ABSTRACT

A sliding flight, explosive manoeuvres, moving walls, momentary green caverns, shocking whiteness of sun-lit foam, exquisite patterns forming and dissipating, thunderous roar, feathering peaks, translucent lips, transcendent highs, gliding along the edge of the two great realms of sea and sky – such are some of the vivid expressions which may be associated with the simple practice of surfing. An autotelic, non-instrumental glide along an ephemeral line of force expending its energy along the margins of our share-based world. An embodied experience with an addictive tendency which may connect with the seemingly endless search for some form of mythical perfection, the ‘dream’ of surfing. Such dreams inspire journeys, lifestyles and, in retrospect, shape and inform memories of personal significance. This book seeks to explore the encultured ‘dream’ and the embodied ‘glide’ of surfing in terms of a whole series of theoretical prisms, drawn mostly (but not entirely) from the interpretive or hermeneutic turn of the social sciences. This text is not an aesthetic evocation of surfing, but rather an attempt to show how our understanding of the nature of surfing may be informed by a wide range of (often theoretical) literatures.
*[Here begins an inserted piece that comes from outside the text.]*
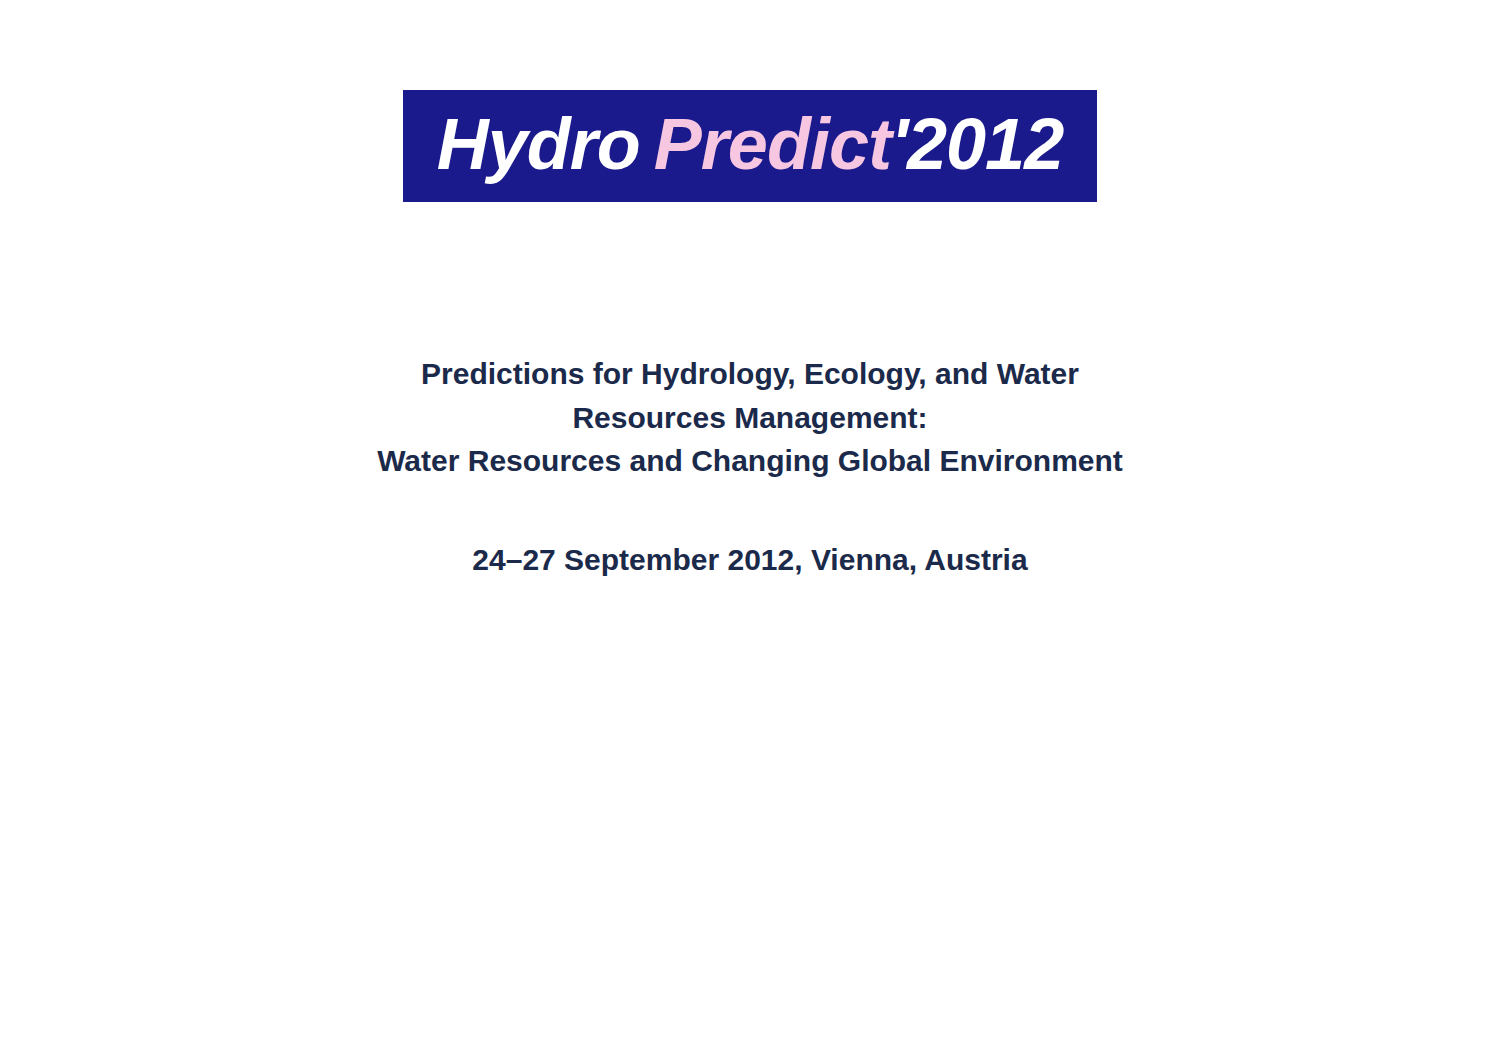Hydro Predict'2012
Predictions for Hydrology, Ecology, and Water
Resources Management:
Water Resources and Changing Global Environment
24–27 September 2012, Vienna, Austria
As such, this book seeks to draw upon the relatively small amount of systematic scholarship that has focused on surfing, and to provide a basis for the growing body of academic research into the sociocultural, psychological and geographical dimensions of the phenomenon. Although the disciplinary ‘homes’ of the authors are human geography and the sociology of sport, the tone of the book is primarily transdisciplinary, but hopefully contributing to the newly emerging field of scholarship of surfing studies. Indeed, in recent years the first Surf Science degree courses have been established (at the University of Plymouth and Cornwall College in the UK) and there has been a very rapid increase in the number of student dissertations (from a whole range of disciplines) addressed to surfing.